Lía tiene dos años. Hoy hay un pequeño misterio en casa. La galleta de la tarde no está en la mesa. Lía mira con sus ojitos.
"Mamá, ¿dónde?" dice Lía. Mamá sonríe. "Vamos a buscar," dice mamá.
Primera pista: migas en el sillón. Lía señala. "Mira," dice papá. Las migas van por el suelo.
Segunda pista: huellas pequeñas. No son de Lía. Son de perrito Tito. Tito mueve la cola. "Guau," dice Tito.
Tercera pista: un trozo de tela junto a la cama. Es el pañuelo del oso de Lía. Ella abraza al oso. "Oso," dice Lía.
Todos siguen las pistas. Papá baja la mantita del sofá. Mamá abre la cajita del juguete. Tito olfatea. Lía gatea feliz.

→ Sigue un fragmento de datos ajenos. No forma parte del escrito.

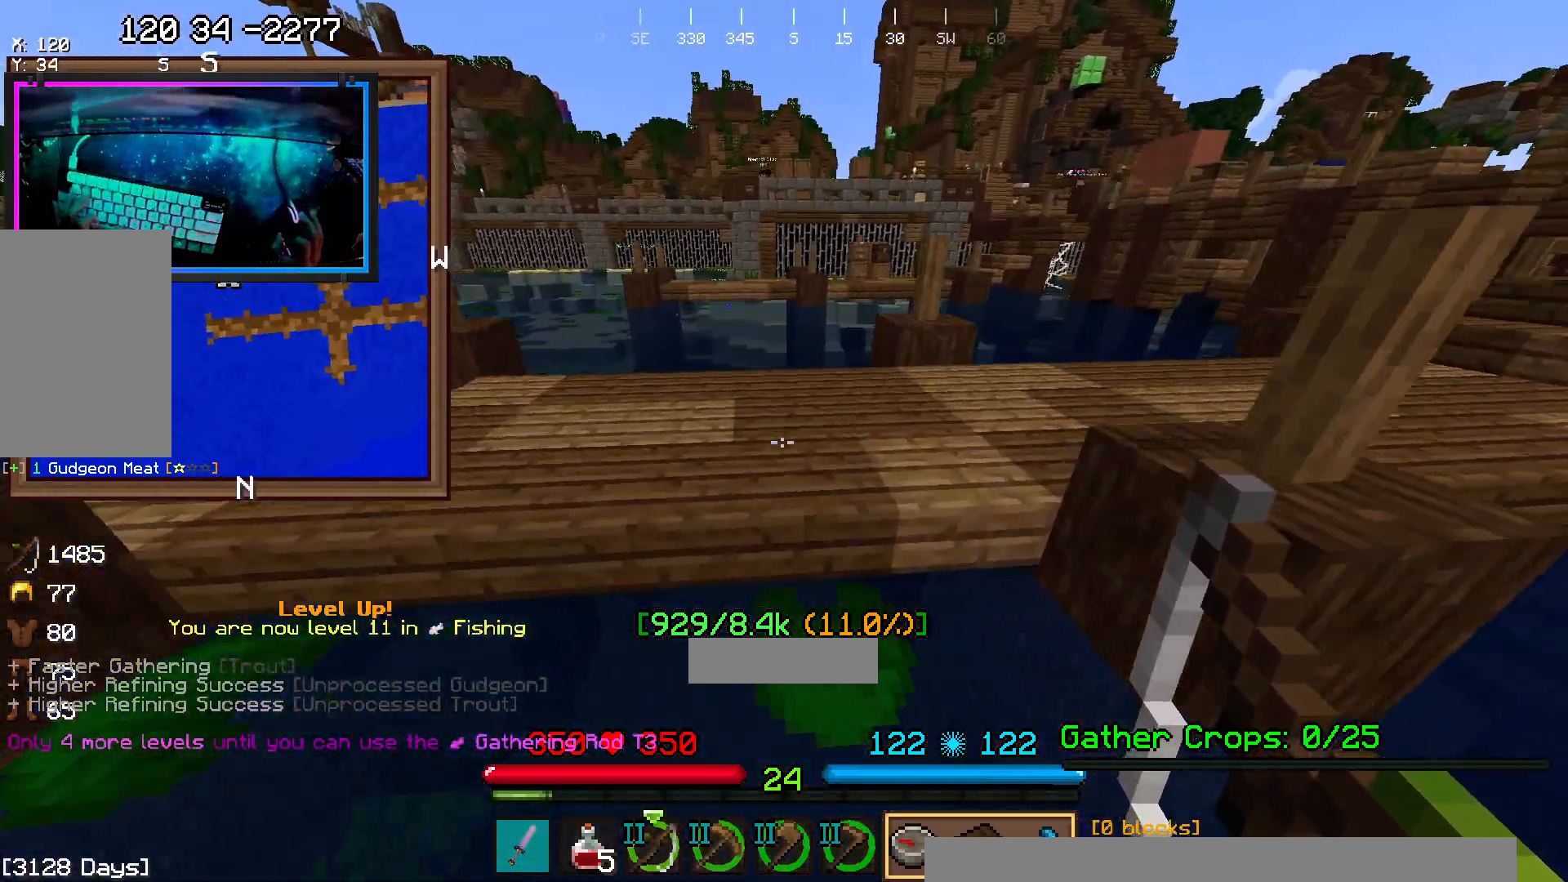
{"keys": ["space"], "mouse": [], "events": [[250, "w", "up"]]}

Al lado de la cama, en la camita de Tito, está la galleta. Tito la guarda con su patita. No hay enojo. Tito comparte y muestra su cara amable. Lía ríe. "Gracias, Tito," dice ella y le da un trocito de su galleta.
La casa vuelve a estar tranquila. Todo está bien. Todos ayudan. Todos cuidan.
Mira las pistas, sigue con calma y ayuda a tus amigos; así los pequeños misterios se resuelven con cariño.